***** 課題データ
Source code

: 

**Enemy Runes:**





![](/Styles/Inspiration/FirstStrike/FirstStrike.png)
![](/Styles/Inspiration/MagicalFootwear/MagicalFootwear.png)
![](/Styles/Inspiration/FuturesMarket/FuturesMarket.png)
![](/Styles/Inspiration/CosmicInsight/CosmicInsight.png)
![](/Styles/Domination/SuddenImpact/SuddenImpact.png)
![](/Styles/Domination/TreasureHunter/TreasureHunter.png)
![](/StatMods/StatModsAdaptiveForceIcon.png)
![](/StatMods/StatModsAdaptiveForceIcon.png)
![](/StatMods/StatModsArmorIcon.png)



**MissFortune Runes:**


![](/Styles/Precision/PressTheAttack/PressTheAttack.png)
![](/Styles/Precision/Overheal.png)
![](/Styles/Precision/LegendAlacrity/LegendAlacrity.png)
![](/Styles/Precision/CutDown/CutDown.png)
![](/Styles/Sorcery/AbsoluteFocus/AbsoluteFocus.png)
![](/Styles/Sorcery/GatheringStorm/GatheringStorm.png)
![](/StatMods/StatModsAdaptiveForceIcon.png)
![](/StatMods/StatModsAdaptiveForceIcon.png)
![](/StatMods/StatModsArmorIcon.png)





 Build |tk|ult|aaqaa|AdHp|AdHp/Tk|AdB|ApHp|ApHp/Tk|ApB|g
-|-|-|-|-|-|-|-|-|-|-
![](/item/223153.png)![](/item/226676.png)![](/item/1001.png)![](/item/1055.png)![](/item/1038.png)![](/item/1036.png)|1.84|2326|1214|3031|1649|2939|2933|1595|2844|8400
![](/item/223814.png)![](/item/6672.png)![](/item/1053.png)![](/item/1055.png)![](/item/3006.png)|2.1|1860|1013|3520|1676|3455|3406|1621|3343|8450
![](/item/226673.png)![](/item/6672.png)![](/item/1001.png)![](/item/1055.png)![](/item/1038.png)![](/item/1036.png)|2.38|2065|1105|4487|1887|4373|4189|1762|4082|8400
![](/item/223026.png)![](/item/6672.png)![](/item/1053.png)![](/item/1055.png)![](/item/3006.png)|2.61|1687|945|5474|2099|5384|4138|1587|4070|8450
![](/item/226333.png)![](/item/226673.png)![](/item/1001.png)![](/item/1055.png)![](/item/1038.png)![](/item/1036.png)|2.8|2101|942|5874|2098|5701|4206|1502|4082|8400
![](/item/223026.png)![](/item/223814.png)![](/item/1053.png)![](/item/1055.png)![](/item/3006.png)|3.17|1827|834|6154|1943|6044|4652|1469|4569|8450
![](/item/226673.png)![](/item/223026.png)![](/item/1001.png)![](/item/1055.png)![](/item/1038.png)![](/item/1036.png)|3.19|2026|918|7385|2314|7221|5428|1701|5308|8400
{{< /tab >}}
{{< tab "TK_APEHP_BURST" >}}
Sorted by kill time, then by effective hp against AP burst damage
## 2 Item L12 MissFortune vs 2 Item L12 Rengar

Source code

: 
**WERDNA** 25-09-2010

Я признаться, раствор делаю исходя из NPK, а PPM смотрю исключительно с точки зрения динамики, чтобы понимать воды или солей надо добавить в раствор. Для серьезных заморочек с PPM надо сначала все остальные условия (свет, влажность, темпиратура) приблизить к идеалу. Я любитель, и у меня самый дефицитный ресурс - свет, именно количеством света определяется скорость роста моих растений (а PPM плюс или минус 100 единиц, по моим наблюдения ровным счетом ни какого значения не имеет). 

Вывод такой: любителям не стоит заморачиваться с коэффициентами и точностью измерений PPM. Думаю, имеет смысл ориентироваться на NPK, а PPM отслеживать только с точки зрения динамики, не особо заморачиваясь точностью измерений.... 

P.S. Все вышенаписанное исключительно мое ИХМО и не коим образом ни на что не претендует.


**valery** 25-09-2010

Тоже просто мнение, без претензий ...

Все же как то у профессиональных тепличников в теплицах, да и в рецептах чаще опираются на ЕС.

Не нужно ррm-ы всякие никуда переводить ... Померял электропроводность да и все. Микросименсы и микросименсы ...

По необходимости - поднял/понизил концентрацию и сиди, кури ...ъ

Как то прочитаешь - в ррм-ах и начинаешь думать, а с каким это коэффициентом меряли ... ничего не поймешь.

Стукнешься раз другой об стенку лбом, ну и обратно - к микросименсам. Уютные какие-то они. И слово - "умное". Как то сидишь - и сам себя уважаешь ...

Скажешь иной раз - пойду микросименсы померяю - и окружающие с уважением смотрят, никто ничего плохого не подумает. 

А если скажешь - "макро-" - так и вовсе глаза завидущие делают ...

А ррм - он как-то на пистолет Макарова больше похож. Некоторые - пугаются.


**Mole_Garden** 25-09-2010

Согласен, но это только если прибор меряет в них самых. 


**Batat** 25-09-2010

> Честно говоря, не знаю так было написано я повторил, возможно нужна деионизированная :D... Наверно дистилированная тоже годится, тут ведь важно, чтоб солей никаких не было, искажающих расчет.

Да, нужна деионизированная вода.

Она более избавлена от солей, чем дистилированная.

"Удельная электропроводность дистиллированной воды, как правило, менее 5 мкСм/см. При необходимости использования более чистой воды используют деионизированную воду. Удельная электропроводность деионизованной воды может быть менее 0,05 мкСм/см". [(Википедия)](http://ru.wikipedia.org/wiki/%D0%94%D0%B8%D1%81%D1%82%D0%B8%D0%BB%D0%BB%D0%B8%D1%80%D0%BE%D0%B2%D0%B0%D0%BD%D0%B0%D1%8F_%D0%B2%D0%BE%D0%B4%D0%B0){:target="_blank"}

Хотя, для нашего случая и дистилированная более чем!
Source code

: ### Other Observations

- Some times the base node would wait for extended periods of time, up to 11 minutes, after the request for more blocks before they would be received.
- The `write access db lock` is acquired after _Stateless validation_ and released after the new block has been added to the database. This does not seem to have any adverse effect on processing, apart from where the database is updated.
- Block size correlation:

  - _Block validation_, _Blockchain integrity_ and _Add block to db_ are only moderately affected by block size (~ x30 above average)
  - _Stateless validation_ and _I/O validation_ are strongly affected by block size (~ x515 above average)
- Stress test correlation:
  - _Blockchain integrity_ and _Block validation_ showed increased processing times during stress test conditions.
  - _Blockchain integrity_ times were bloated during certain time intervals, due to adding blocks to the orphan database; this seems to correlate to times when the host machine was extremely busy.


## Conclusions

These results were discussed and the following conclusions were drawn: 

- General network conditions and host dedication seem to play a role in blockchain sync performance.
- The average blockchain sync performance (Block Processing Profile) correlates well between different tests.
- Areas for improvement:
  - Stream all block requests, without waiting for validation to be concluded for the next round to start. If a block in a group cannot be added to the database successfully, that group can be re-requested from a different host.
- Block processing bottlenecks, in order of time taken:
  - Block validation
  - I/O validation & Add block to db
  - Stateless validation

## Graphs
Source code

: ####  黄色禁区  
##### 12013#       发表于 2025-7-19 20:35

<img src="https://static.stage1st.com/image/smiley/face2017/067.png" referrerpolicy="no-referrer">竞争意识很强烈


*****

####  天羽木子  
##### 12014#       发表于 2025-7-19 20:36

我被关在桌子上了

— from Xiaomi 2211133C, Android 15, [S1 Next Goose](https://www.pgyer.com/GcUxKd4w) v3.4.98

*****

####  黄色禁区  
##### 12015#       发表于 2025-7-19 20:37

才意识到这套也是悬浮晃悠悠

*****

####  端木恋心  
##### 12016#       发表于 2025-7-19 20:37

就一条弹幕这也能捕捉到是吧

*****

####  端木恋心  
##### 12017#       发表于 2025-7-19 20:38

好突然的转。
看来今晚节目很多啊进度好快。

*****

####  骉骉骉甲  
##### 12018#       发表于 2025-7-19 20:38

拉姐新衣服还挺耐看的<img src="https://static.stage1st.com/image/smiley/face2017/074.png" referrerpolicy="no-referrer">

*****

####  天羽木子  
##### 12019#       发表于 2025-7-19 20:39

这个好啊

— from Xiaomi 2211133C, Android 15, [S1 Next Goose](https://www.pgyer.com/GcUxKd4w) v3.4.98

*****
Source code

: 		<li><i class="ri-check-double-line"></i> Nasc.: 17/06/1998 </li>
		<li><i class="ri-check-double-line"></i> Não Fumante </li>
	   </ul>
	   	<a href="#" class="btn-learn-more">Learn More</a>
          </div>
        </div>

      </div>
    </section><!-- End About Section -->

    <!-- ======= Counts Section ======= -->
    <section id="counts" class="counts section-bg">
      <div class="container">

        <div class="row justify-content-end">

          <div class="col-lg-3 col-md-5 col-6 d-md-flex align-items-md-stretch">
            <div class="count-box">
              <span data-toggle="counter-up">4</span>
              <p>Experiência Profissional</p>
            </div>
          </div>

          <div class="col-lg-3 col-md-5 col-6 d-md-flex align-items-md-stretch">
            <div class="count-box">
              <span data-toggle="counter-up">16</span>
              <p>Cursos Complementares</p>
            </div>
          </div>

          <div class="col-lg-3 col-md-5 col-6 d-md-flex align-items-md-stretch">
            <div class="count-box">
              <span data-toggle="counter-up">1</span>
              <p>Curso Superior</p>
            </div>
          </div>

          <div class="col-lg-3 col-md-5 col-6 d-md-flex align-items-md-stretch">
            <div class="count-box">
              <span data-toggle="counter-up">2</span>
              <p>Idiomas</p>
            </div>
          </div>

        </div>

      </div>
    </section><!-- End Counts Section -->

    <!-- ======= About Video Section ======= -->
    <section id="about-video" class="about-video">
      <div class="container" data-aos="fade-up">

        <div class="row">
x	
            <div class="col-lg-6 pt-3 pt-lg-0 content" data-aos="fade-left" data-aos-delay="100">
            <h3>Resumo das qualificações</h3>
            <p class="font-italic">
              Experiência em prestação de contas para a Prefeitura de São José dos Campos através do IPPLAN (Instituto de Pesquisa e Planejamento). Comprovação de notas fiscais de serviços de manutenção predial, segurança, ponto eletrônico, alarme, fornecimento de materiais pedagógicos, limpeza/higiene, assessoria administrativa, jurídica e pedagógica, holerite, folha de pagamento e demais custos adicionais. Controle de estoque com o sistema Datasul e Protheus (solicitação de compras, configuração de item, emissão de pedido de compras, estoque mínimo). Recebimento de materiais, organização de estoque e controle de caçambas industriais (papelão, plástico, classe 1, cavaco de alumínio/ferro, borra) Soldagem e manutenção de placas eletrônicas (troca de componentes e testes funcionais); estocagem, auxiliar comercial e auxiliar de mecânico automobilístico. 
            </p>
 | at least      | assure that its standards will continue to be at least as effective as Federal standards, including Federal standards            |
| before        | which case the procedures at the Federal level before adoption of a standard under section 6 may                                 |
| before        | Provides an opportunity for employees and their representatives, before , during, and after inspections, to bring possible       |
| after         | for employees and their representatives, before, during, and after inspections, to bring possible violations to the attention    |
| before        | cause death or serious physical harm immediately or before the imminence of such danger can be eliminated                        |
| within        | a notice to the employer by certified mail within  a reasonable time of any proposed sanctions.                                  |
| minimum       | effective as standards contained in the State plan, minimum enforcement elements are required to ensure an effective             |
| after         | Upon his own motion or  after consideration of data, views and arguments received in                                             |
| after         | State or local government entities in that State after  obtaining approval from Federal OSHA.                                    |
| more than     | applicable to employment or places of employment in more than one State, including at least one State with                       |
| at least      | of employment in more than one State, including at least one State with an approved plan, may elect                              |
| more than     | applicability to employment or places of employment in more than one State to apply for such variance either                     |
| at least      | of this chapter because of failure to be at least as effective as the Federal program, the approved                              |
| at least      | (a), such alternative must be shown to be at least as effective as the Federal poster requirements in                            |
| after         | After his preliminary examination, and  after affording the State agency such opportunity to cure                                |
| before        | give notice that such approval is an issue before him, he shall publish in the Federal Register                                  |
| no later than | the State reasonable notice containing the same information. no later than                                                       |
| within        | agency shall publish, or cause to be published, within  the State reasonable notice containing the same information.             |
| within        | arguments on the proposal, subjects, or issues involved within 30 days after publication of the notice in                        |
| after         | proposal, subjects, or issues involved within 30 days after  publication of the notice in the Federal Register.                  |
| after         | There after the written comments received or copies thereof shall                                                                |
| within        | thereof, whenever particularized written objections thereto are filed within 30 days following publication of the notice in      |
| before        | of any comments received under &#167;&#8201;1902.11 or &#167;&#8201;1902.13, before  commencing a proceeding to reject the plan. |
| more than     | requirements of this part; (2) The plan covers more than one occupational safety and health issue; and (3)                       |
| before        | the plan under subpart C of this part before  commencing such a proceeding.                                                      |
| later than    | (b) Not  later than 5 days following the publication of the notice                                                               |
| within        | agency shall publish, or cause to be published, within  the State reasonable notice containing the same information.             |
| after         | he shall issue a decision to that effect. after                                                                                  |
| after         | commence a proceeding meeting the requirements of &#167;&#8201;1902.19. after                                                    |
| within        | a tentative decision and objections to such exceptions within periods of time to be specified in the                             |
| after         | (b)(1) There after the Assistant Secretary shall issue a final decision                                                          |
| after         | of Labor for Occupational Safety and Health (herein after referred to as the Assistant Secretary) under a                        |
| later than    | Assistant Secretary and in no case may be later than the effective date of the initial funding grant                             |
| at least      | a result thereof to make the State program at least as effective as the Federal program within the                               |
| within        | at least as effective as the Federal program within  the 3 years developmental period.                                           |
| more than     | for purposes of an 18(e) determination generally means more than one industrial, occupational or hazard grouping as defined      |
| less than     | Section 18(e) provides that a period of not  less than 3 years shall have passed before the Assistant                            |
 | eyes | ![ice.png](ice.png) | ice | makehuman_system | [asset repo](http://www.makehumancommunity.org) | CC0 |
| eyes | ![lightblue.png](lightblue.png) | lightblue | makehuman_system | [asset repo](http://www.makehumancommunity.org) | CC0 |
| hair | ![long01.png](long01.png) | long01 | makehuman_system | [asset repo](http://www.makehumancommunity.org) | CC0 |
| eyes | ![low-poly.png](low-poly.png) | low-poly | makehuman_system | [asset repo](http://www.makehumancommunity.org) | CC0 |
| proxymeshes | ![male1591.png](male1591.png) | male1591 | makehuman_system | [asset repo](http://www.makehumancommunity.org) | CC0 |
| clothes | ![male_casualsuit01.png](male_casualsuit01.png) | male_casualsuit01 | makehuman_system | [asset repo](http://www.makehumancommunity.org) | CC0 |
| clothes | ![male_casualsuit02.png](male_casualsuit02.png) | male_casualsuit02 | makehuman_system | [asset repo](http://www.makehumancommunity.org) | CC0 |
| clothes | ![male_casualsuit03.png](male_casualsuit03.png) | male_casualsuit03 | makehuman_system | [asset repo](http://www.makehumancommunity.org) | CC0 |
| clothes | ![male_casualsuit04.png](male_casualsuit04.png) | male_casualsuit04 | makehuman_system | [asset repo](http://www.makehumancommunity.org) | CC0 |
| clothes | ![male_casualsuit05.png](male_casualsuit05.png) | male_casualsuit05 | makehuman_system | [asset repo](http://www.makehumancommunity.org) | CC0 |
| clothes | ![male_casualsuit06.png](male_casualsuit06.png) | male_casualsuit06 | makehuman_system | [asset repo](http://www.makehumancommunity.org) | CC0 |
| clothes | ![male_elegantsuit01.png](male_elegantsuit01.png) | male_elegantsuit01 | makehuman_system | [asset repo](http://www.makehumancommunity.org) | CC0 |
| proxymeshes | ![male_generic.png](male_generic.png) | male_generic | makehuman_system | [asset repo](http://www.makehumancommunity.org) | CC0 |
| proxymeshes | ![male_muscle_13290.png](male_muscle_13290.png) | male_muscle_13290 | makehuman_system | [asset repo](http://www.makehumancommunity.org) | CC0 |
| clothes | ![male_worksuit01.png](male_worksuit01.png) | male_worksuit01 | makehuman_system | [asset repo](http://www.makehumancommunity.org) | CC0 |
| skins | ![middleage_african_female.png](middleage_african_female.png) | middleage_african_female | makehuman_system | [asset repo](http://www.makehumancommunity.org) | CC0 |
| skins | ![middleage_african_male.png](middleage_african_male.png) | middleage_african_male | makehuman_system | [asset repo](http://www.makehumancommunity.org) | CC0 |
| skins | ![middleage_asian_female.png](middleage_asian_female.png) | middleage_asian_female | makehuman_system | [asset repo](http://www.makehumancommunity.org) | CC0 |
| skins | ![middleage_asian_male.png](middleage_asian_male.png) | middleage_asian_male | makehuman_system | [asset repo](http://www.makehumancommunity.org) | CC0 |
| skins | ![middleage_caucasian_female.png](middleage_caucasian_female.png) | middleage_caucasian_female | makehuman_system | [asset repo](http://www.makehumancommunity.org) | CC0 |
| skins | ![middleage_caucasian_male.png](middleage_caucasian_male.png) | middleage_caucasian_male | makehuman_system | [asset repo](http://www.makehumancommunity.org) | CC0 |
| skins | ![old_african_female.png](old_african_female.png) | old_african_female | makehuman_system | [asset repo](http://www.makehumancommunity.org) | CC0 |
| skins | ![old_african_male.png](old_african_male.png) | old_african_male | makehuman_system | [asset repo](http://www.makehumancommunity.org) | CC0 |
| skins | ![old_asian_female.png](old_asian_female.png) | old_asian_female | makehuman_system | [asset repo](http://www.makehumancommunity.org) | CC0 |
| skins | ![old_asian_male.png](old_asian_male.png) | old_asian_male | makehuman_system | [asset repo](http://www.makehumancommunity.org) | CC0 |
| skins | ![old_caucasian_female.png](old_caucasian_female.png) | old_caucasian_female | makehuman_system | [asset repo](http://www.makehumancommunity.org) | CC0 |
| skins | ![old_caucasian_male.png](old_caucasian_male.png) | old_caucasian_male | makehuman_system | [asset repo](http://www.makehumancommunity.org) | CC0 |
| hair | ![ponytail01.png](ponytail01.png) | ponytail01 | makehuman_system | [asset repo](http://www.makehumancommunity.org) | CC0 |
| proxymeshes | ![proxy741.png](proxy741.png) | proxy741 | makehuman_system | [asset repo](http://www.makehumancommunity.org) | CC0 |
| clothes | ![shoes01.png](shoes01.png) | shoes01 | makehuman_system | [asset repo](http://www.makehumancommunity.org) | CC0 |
**********
**課題の目的**
「- General network」を含む行から「- Areas for」を含む行まで（両端を含む）を、列名を「番号」と「内容」とするMarkdownの表に変換してください。空行は除き、これらの行だけを対象とします。

**解答例**
| 番号 | 内容 |
|---|---|
| 1 | - General network conditions and host dedication seem to play a role in blockchain sync performance. |
| 2 | - The average blockchain sync performance (Block Processing Profile) correlates well between different tests. |
| 3 | - Areas for improvement: |